◆ Source records
# # # #

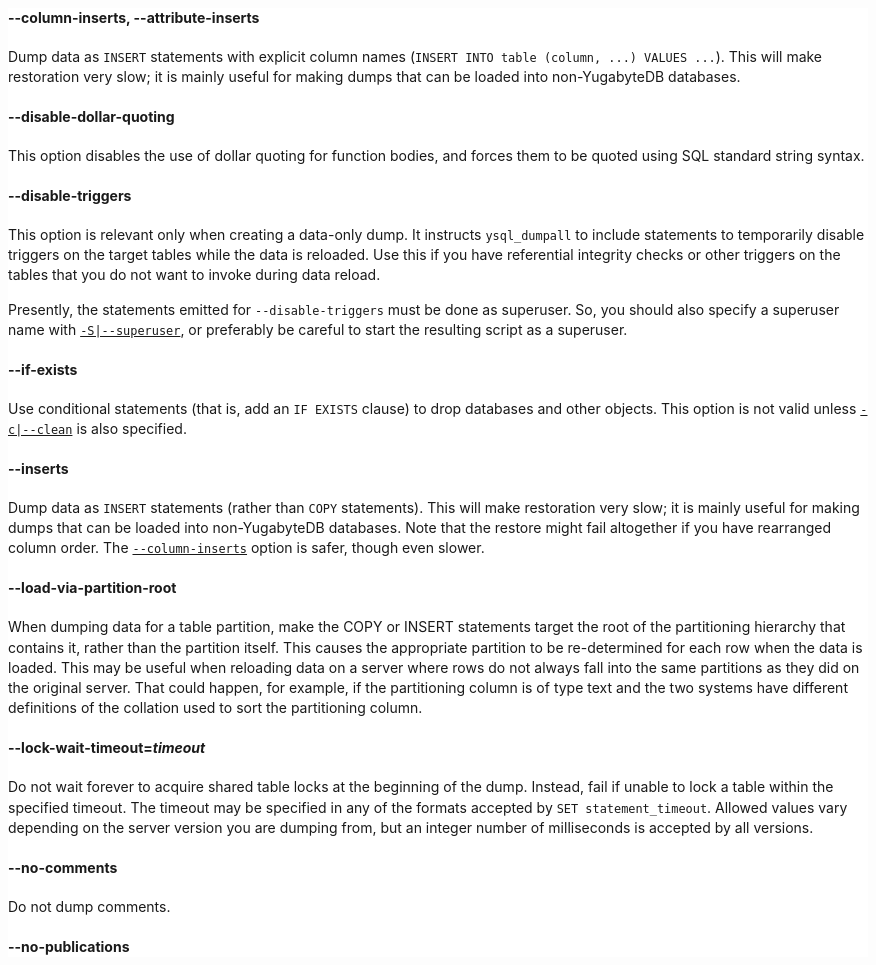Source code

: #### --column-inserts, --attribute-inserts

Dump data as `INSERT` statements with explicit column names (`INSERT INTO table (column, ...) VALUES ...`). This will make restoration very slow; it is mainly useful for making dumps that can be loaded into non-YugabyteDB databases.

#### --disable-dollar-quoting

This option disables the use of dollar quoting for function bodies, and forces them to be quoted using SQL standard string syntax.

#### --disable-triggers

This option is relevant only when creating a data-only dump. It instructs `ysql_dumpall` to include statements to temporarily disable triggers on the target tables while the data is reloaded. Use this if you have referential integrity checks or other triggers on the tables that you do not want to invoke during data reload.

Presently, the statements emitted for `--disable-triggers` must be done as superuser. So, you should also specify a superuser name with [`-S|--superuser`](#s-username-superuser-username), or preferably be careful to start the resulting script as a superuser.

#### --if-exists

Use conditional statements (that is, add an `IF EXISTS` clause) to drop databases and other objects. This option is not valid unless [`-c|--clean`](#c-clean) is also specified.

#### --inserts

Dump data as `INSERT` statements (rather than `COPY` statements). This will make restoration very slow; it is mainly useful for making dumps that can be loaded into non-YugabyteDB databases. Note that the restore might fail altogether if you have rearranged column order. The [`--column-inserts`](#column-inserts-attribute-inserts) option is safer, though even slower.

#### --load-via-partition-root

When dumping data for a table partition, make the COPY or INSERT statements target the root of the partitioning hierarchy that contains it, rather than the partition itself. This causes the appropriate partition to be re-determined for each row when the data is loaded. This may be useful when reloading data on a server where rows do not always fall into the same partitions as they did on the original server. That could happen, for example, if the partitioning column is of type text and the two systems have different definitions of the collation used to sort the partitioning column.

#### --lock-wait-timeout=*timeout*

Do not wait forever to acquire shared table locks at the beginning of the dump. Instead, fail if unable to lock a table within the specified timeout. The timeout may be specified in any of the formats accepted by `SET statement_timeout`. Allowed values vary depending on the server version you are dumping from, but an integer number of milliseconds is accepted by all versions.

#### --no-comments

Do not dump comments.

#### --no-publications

# # # #

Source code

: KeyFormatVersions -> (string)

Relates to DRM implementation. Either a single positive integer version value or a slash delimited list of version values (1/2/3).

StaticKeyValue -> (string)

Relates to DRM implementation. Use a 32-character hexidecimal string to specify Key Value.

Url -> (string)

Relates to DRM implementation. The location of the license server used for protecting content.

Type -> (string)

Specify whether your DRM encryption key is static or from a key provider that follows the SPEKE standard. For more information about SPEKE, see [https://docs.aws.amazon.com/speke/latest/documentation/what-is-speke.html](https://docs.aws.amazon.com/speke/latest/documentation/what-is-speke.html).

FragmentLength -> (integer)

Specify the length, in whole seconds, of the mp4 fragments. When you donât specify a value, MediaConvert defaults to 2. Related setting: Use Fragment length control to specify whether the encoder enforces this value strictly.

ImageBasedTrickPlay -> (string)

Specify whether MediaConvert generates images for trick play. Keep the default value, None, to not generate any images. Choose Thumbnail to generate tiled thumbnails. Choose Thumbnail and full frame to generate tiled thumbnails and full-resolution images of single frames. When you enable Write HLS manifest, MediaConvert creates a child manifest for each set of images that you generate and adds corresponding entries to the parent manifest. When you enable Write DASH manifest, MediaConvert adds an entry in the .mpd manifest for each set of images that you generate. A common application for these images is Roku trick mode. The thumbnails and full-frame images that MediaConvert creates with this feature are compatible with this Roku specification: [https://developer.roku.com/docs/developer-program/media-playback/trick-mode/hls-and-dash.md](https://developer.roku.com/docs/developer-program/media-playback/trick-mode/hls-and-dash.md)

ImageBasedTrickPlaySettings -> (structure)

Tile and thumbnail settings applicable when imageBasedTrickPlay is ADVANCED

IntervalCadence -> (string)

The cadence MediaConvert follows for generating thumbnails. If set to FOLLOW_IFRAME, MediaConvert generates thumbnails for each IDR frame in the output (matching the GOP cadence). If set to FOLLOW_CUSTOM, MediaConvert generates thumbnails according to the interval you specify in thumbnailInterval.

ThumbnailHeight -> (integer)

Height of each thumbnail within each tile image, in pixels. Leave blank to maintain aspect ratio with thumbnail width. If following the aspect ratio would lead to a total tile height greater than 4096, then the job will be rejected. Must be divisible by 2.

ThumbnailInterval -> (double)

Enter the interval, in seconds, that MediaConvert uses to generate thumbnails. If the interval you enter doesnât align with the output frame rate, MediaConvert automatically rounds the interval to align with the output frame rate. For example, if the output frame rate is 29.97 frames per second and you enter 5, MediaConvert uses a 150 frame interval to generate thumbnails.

# # # #

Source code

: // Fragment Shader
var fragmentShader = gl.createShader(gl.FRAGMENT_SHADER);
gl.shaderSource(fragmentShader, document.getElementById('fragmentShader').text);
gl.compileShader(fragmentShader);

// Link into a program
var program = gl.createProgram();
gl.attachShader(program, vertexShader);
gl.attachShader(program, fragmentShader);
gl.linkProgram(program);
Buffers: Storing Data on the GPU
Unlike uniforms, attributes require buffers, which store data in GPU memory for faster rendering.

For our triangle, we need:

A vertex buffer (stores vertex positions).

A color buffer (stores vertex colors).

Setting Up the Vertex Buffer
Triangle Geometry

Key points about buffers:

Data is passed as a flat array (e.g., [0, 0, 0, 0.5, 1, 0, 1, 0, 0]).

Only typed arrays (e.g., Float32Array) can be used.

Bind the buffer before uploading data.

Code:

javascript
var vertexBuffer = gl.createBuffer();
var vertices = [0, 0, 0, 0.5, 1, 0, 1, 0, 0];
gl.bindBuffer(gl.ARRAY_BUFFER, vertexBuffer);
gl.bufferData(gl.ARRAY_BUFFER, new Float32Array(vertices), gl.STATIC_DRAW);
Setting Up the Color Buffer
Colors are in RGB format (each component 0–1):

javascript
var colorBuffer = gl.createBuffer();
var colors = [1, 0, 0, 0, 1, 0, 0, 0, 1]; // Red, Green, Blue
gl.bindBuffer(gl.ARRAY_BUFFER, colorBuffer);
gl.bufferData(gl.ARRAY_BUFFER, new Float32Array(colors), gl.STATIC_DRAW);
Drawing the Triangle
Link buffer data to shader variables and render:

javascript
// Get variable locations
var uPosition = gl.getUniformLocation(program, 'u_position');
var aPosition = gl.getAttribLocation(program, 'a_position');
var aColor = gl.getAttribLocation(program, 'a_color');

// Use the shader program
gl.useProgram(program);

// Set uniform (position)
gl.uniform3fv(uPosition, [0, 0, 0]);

# # # #

Restate word for word the entries above, starting at the line with "Specify whether your" and ending at the line with "ImageBasedTrickPlaySettings -> (structure)", inclusive, and no others.

◆ SOLUTION FOR THIS TASK
Specify whether your DRM encryption key is static or from a key provider that follows the SPEKE standard. For more information about SPEKE, see [https://docs.aws.amazon.com/speke/latest/documentation/what-is-speke.html](https://docs.aws.amazon.com/speke/latest/documentation/what-is-speke.html).

FragmentLength -> (integer)

Specify the length, in whole seconds, of the mp4 fragments. When you donât specify a value, MediaConvert defaults to 2. Related setting: Use Fragment length control to specify whether the encoder enforces this value strictly.

ImageBasedTrickPlay -> (string)

Specify whether MediaConvert generates images for trick play. Keep the default value, None, to not generate any images. Choose Thumbnail to generate tiled thumbnails. Choose Thumbnail and full frame to generate tiled thumbnails and full-resolution images of single frames. When you enable Write HLS manifest, MediaConvert creates a child manifest for each set of images that you generate and adds corresponding entries to the parent manifest. When you enable Write DASH manifest, MediaConvert adds an entry in the .mpd manifest for each set of images that you generate. A common application for these images is Roku trick mode. The thumbnails and full-frame images that MediaConvert creates with this feature are compatible with this Roku specification: [https://developer.roku.com/docs/developer-program/media-playback/trick-mode/hls-and-dash.md](https://developer.roku.com/docs/developer-program/media-playback/trick-mode/hls-and-dash.md)

ImageBasedTrickPlaySettings -> (structure)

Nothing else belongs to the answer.